Beautifulsoup And Respecting Robots

12 Oct 2018

Beautiful Soup is a Python library for parsing web pages programmatically. But before we get into the world of web scraping, we need to have an understanding of the robots.txt file (robots file). The robots file is a file located at every website. Try it at any top level URL proceeded by /robots.txt

Examples: www.google.com/robots.txt www.linkedin.com/robots.txt

So what does this robots file do? The robots file provides an exclusion standard that web crawlers and robots should, ideally, adhere to.

The basic format of a robots file reads:

User-agent: *
Disallow: /

The User-agent parameter indicates to whom the rule applies. The Disallow parameter indicates the folder and files that are not allowed to be crawled, indexed, or scraped. This example is the most aggressive of all robots exclusions: it indicates everyone is disallowed from everything.

So while we’re on the topic of Beautiful Soup, it’s important to remember that you are using a tool that can be used to scrape HTML and XML, and we have to be considerate of the robots exclusion protocol.

The example we have is using Beautiful Soup to scrape a list of stock tickers as shown on the en.wikipedia.org/wiki/NASDAQ-100 page. Keep in mind that the method I have shown here is only one of possibly hundreds of ways of extracting this information. I’ll drop my entire function definition here and then break it down one step at a time.

def buildCompanyDict():
'''
This function will give the user the option of a) loading the\
company_dictionary from a pickle file, b) scraping the list of\
items from a wikipedia page or, c) sideload via a csv file\
comp_dict is a basic 1-key:1-val that contains the Stock Ticker\
as the key and the name of the company as the value.\
(e.g. 'INTC':'Intel corp')
'''
    comp_dict = defaultdict(str)
    opt = input("'p' for pickle load/n's' for soup scrape/n'sl' csv sideload")
    if opt == "p":
        comp_dict = myUnpickling("DictCompanies.pkl")    
    elif opt == "s":
        u = "https://en.wikipedia.org/wiki/NASDAQ-100"
        reply_txt = req.get(u).text
        soup_table = bs(reply_txt,'html.parser').\
        	find('div',{'class':'div-col columns column-width'})
        children = soup_table.findChildren('li')
        children = children[25:28] # subset with [x:y] during dev only
        pat = re.compile(pattern=r'\(([a-zA-Z]*)\)')
        for i in children:
            s = re.split(pat,i.text)
            co = s[0]
            tick = s[1]
            if not tick in BANS:
                comp_dict[tick] = co
        myPickling("DictCompanies",comp_dict)

▶ [MATERIAL SHOWN]

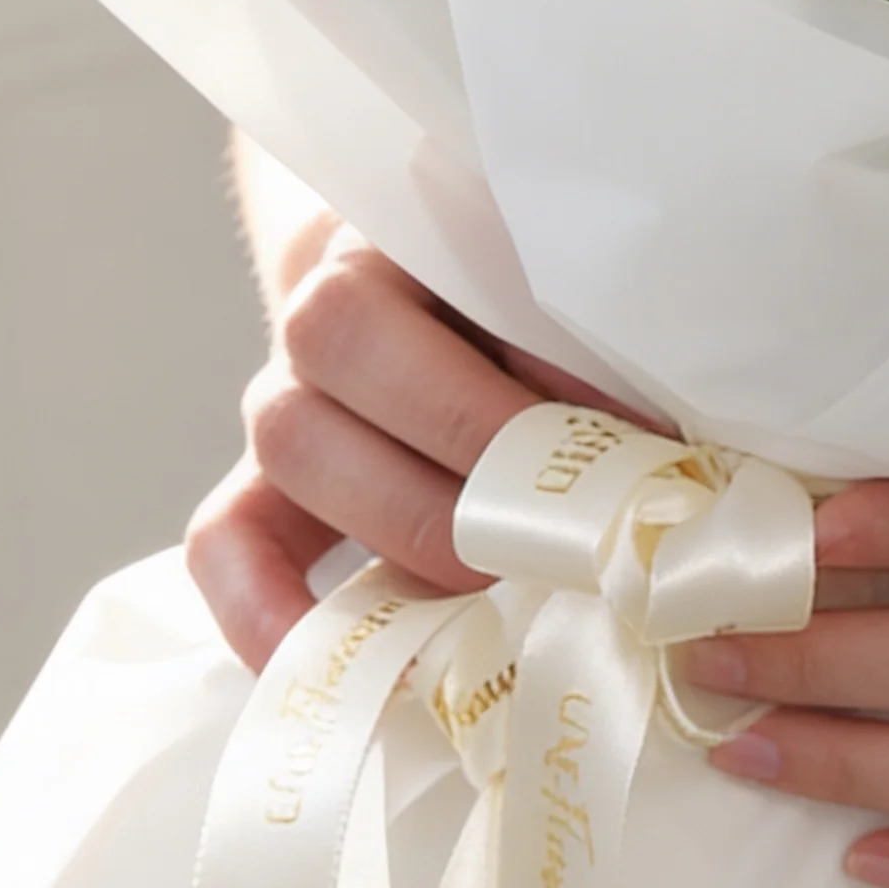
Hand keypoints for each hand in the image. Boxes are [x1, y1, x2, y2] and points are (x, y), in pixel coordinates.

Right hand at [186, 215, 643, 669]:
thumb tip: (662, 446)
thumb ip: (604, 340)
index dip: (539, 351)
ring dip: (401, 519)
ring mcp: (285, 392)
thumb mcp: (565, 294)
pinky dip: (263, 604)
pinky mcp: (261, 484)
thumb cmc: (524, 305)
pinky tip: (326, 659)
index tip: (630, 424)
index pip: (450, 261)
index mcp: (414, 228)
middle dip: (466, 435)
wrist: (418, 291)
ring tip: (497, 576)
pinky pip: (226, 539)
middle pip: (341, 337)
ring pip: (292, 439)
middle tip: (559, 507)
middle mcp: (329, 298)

▶ [WORK ORDER] In the article on Beautiful Soup and robots files, what does the Disallow parameter indicate?

▶ [RESULT OF THE EXERCISE] It indicates the folder and files that are not allowed to be crawled, indexed, or scraped.